En même temps, Touadera n'est qu'au diapason de son pays. Tellement de morts depuis 2012 en RCA que la chose en devient banale. Du coup des enfants violés mais toujours en vie, c'est un moindre mal. En conséquence, le sujet ne passionne pas du tout les centrafricains. Constat fait sur nos sites et groupes de discussion, et ailleurs.
France pays des Droits de l'homme auto-déclaré, au constat de ses exactions en Afrique, et surtout en Centrafrique, c'est complètement surfait, et même un mensonge.
Les chefs des militaires accusés ont déjà une réponse toute trouvée :
Ce sont des manipulations destinées à discréditer l'action de la France.

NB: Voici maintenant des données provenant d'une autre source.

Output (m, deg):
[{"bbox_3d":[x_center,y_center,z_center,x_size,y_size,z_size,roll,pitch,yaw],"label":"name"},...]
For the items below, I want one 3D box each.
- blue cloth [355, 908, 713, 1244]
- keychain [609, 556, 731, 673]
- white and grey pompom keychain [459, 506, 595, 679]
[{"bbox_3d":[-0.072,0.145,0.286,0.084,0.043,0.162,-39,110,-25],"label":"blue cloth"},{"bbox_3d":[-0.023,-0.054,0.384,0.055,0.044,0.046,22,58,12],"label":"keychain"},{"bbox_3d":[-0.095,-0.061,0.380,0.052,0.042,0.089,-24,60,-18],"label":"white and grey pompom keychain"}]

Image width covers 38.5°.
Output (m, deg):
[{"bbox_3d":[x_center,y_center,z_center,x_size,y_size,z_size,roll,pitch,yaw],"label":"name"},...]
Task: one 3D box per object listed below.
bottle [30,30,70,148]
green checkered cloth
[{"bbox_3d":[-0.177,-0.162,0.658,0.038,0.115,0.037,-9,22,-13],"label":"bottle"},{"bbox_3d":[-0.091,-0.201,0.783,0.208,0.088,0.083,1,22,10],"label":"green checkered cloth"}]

Les mineurs centrafricains violés, sont broyés dans un système français de contrôle absolu, qui depuis plus d'un siècle conserve la RCA sous tutelle et de mains de fer.

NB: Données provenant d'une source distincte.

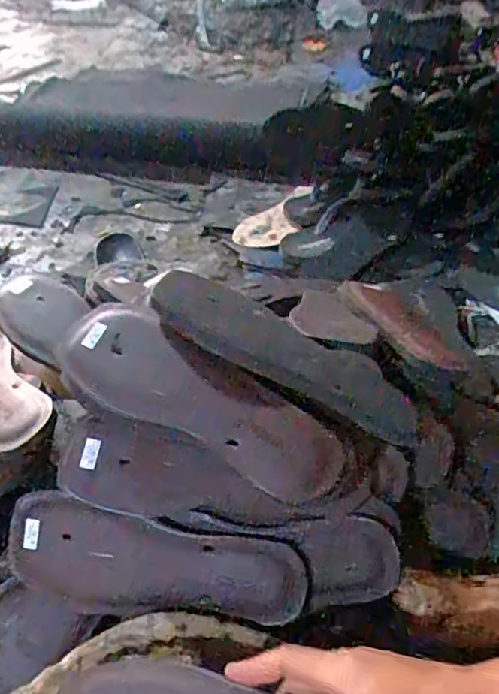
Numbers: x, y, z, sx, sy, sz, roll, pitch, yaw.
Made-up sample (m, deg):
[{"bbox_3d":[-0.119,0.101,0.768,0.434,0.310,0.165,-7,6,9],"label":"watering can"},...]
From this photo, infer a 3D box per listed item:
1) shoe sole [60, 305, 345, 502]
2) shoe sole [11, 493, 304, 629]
[{"bbox_3d":[-0.038,0.046,0.493,0.245,0.045,0.079,28,90,-2],"label":"shoe sole"},{"bbox_3d":[-0.081,0.180,0.488,0.248,0.013,0.078,10,85,8],"label":"shoe sole"}]

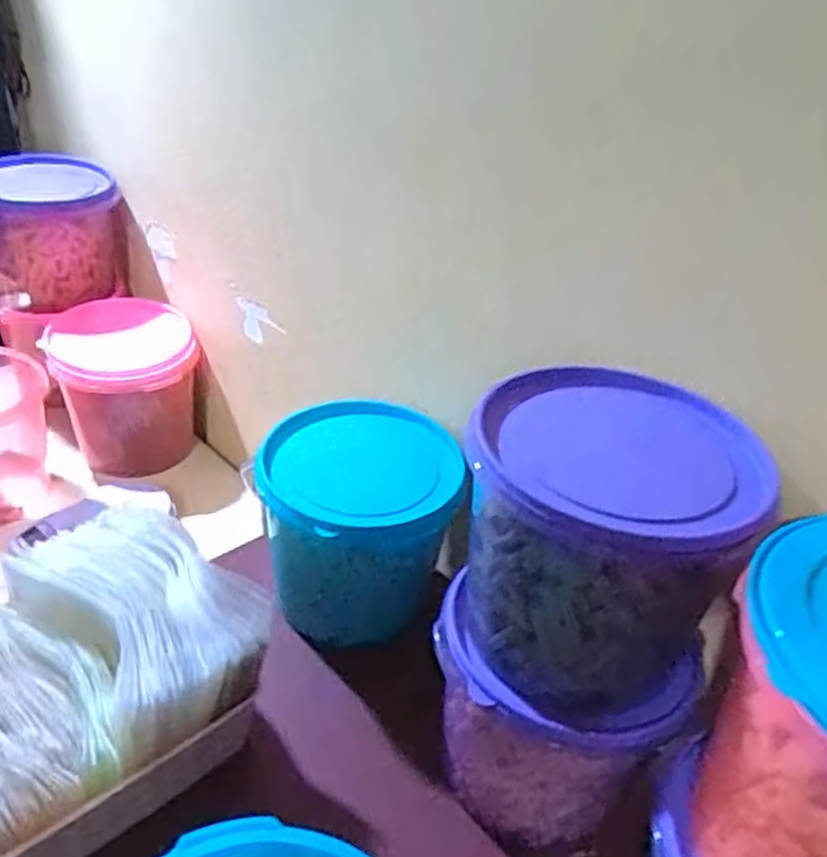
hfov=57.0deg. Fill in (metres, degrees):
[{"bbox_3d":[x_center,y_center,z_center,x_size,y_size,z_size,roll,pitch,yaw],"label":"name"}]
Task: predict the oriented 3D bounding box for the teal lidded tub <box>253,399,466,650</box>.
[{"bbox_3d":[-0.068,0.101,0.812,0.180,0.181,0.185,-4,36,-15],"label":"teal lidded tub"}]

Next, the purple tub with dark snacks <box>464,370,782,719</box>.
[{"bbox_3d":[0.140,0.078,0.577,0.202,0.173,0.189,5,34,-3],"label":"purple tub with dark snacks"}]

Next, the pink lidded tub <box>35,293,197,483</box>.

Aucun des chefs d'état du Centrafrique ne fut au pouvoir sans l'aval de la France, quand elle n'y contribuât pas directement. Le soit disant Ange Patassé seul élu démocratiquement ne le fut jamais. C'était un coup des français. Fidèle Gouandjika actuellement ministre de Touadera l'avait avoué, entre autres choses.
Dans tout ça, la RCA subit la double peine, victime et coupable. Car comme l'avouait avec inquiétude un fonctionnaire de l'ONU : « La médiatisation de ces affaires fatigue les bailleurs et le public. Il ne faudrait pas qu’on finisse par se désintéresser de la Centrafrique à cause de ces abus. Le désengagement de la communauté internationale serait dramatique dans le contexte actuel. »
In fine, comme le fait Touadera, faisant semblant de ne pas savoir, et évitant avec grand courage de dénoncer, moins on parle des viols des enfants en RCA par les SANGARIS et les MINUSCA, et plus les bailleurs de fonds seront enclin à donner dans la sébile du pays.